On 04/18/2018 11:53 PM, Mark Kirkwood wrote:
Hi,
On 19/04/18 16:40, Wells Oliver wrote:
Had an issue tonight where I had a bunch of stalled queries from a client
connection and I just... could... not... kill... them. We disconnected
the client machine, turned it off, picked it up, shook it around, yelled
at it, and still these idle queries remained in pg_stat_activity.
Then I did select pg_cancel_backend(pid) from pg_stat_activity where
client_addr = '..' and they just would... not... go.. away.
So me being the big smart system administrator guy with shell access, I
logged in, and did a kill -9 xxx where xxx was the sme pid from the
pg_stat_activity result and... they finally went away!
Felt good about myself until I realized, well, so did every other
connection, and in fact PG momentarily went into recovery mode.

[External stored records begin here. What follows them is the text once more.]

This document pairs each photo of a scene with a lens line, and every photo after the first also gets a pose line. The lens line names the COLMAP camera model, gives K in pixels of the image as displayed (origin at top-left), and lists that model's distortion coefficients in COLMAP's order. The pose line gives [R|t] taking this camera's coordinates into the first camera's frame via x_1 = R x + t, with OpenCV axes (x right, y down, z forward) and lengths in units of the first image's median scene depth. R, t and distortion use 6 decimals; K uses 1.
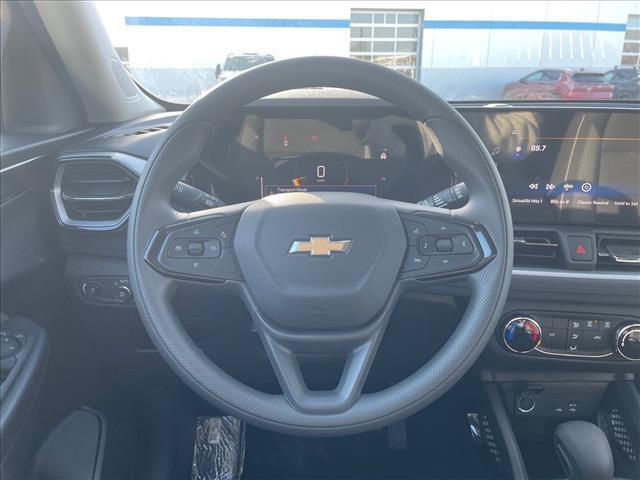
lens RADIAL K [[492.9, 0, 320.0], [0, 492.9, 240.0], [0, 0, 1]] dist [0.087629, -0.136727]
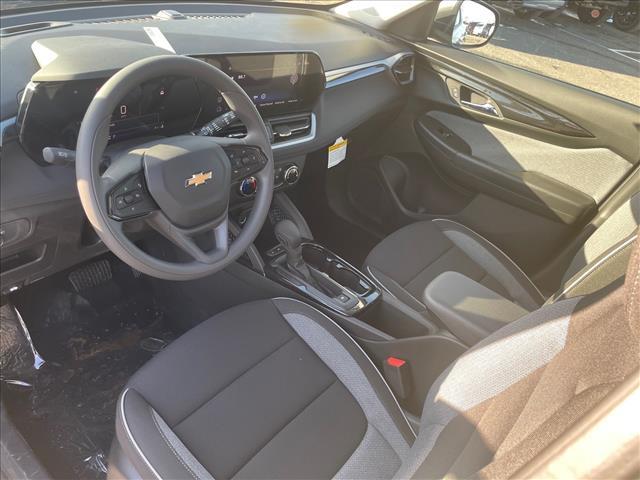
lens RADIAL K [[473.8, 0, 320.0], [0, 473.8, 240.0], [0, 0, 1]] dist [0.083866, -0.112836]
pose [[0.639856, -0.349488, 0.684429, -0.907380], [0.058457, 0.910163, 0.410104, -0.435066], [-0.766269, -0.222398, 0.602803, -0.393831]]
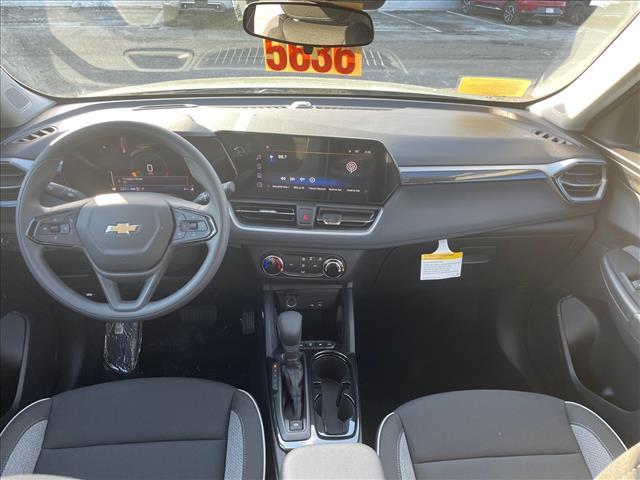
lens RADIAL K [[473.8, 0, 320.0], [0, 473.8, 240.0], [0, 0, 1]] dist [0.083866, -0.112836]
pose [[0.995445, -0.010276, 0.094785, 0.542524], [-0.007356, 0.982934, 0.183810, -0.268964], [-0.095056, -0.183670, 0.978381, -0.828275]]
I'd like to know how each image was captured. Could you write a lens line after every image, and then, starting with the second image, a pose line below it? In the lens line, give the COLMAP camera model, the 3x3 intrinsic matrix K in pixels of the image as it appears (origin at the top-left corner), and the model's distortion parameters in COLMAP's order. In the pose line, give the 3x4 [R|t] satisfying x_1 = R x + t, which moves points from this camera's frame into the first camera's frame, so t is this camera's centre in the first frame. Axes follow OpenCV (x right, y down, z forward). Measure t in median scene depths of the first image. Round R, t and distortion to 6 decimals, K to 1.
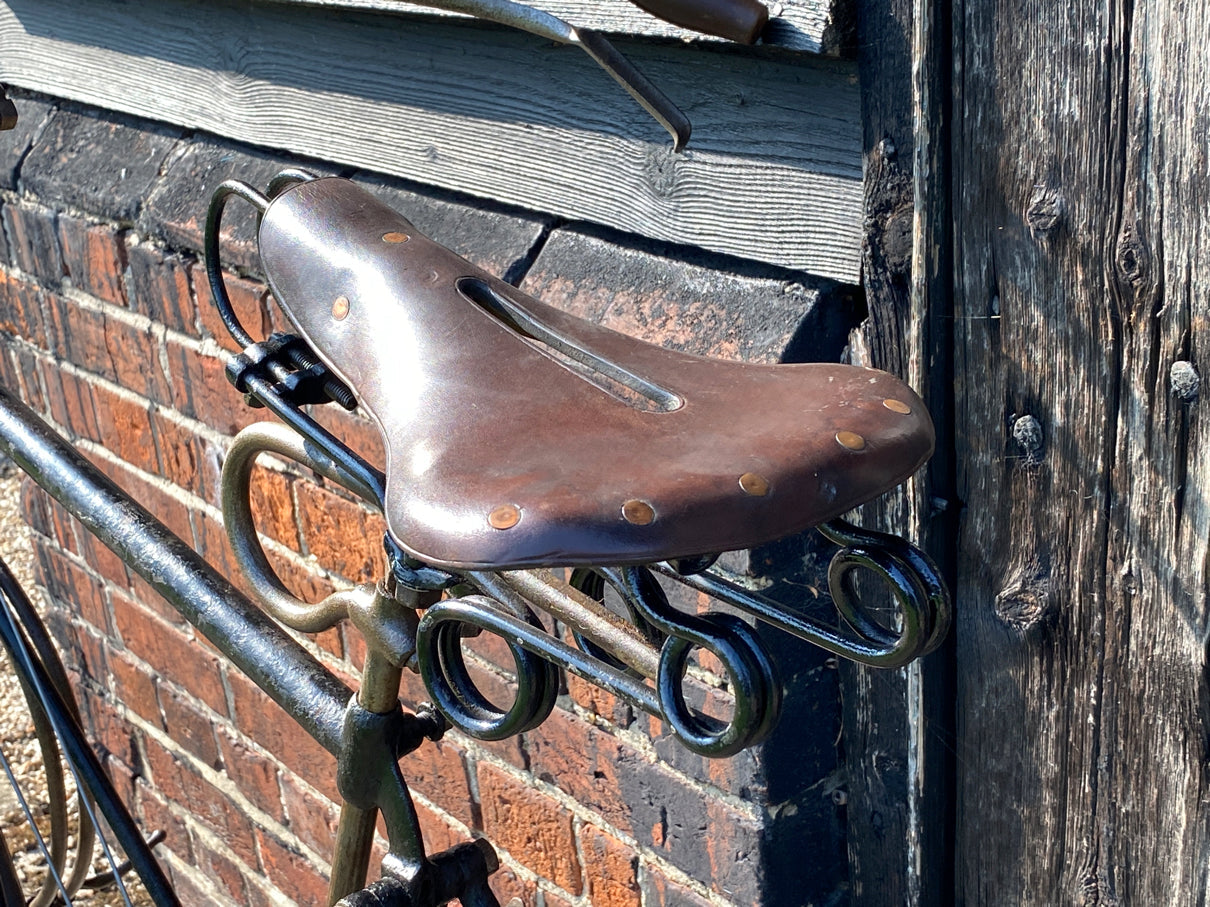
lens RADIAL K [[1829.1, 0, 569.5], [0, 1829.1, 474.5], [0, 0, 1]] dist [0.103734, 0.000000]
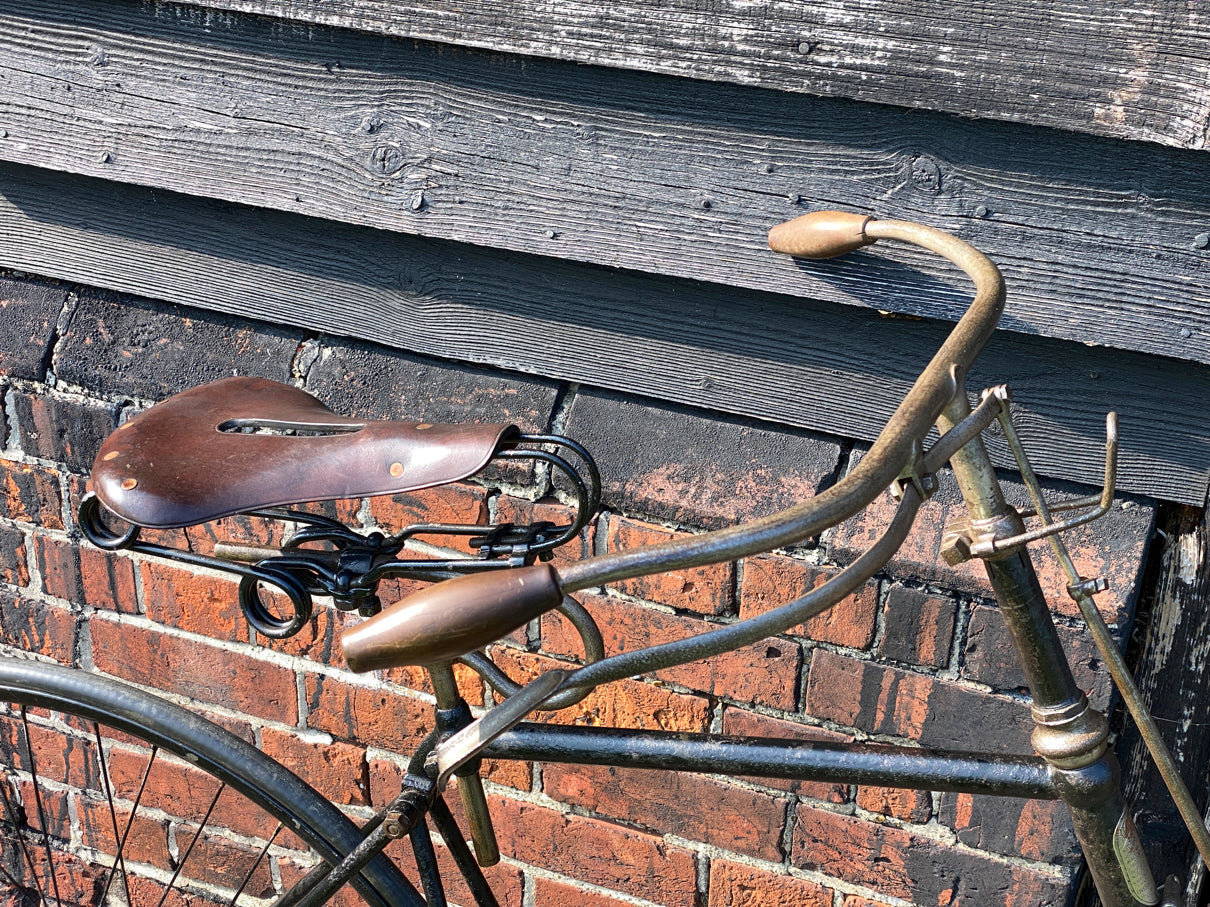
lens RADIAL K [[1829.1, 0, 608.1], [0, 1829.1, 464.0], [0, 0, 1]] dist [0.103734, 0.000000]
pose [[0.867906, -0.129190, 0.479634, -0.818049], [0.092067, 0.990694, 0.100249, -0.286189], [-0.488122, -0.042849, 0.871723, -0.013659]]
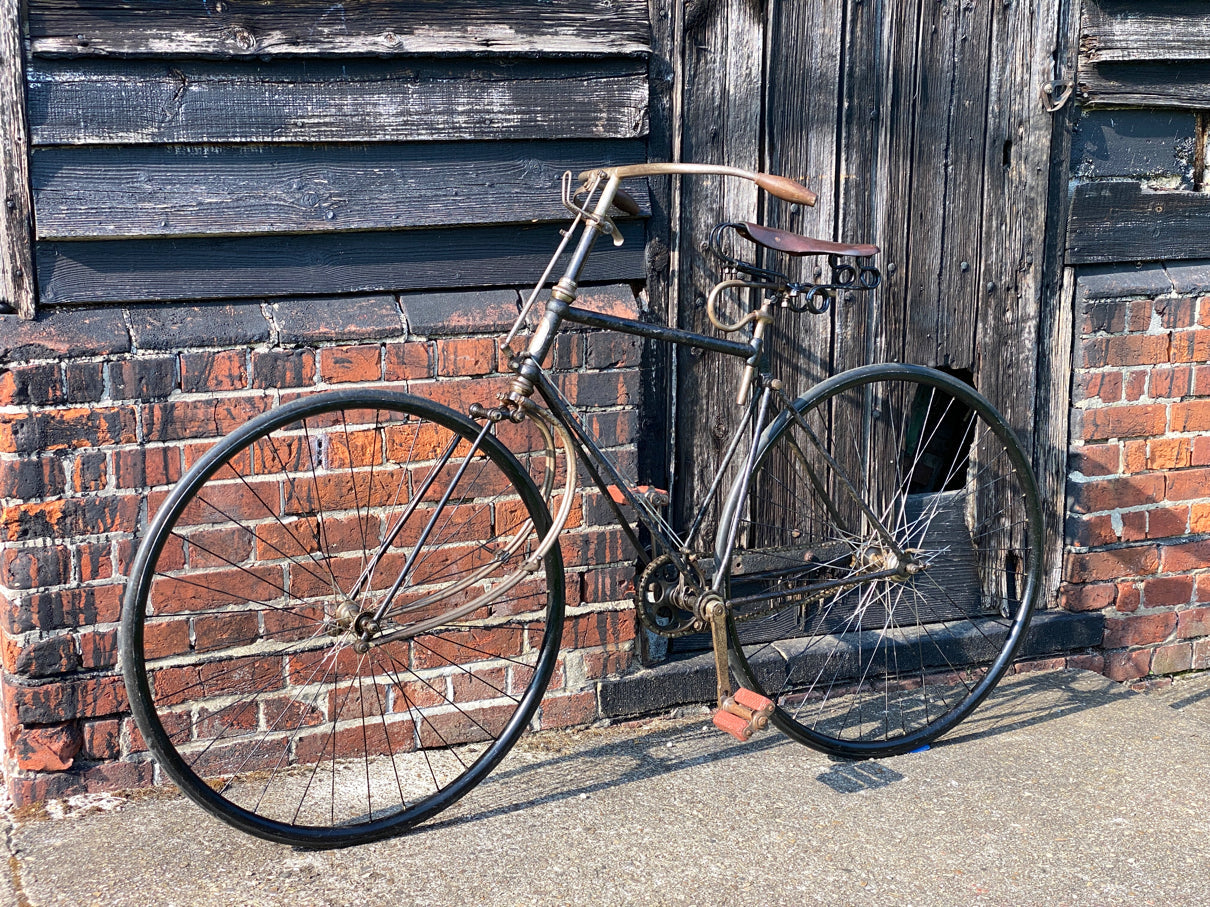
lens RADIAL K [[1829.1, 0, 618.5], [0, 1829.1, 435.4], [0, 0, 1]] dist [0.103734, 0.000000]
pose [[0.235144, -0.097323, 0.967076, -3.131505], [0.354665, 0.934960, 0.007854, 0.132455], [-0.904942, 0.341141, 0.254367, 0.184579]]
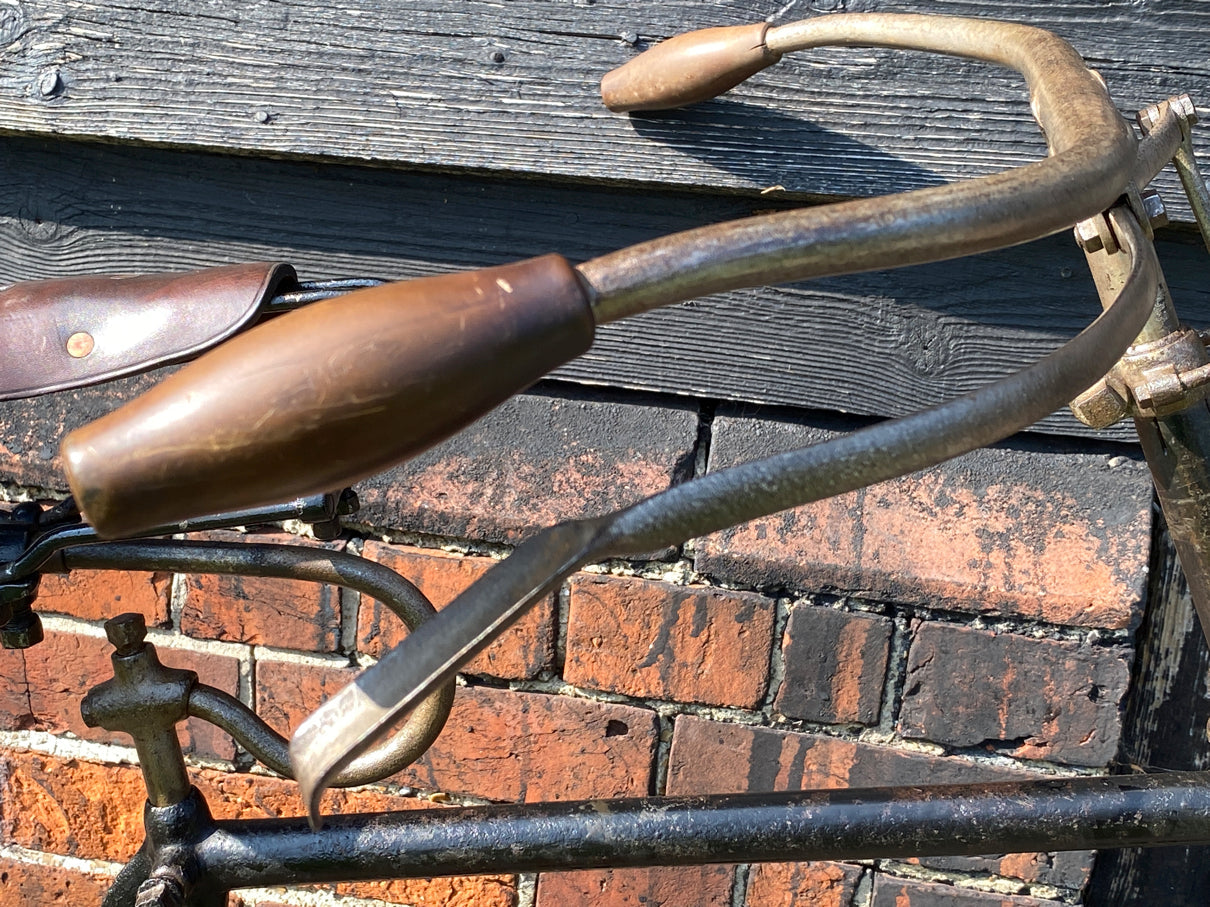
lens RADIAL K [[1829.1, 0, 536.8], [0, 1829.1, 440.9], [0, 0, 1]] dist [0.103734, 0.000000]
pose [[0.744222, -0.094859, 0.661162, -0.701880], [0.139550, 0.990101, -0.015029, -0.131212], [-0.653191, 0.103450, 0.750093, 0.435001]]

Everything was fine, but a) why is it a bad idea to kill -9 a client PG
process, but pg_cancel_backend() is OK-- and b) what to do about stalled
PG queries that won't die when you disconnect AND when you
pg_cancel_backend() them?
Did you try pg_terminate_backend? I'm guessing that might not have worked
either...but is worth it trying before belting them with kill -9!
+1 to pg_terminate_backend. On the rare occasion pg_cancel_backend doesn't
work, I hit the pid with pg_terminate_backend, and that always works.
--
Angular momentum makes the world go 'round.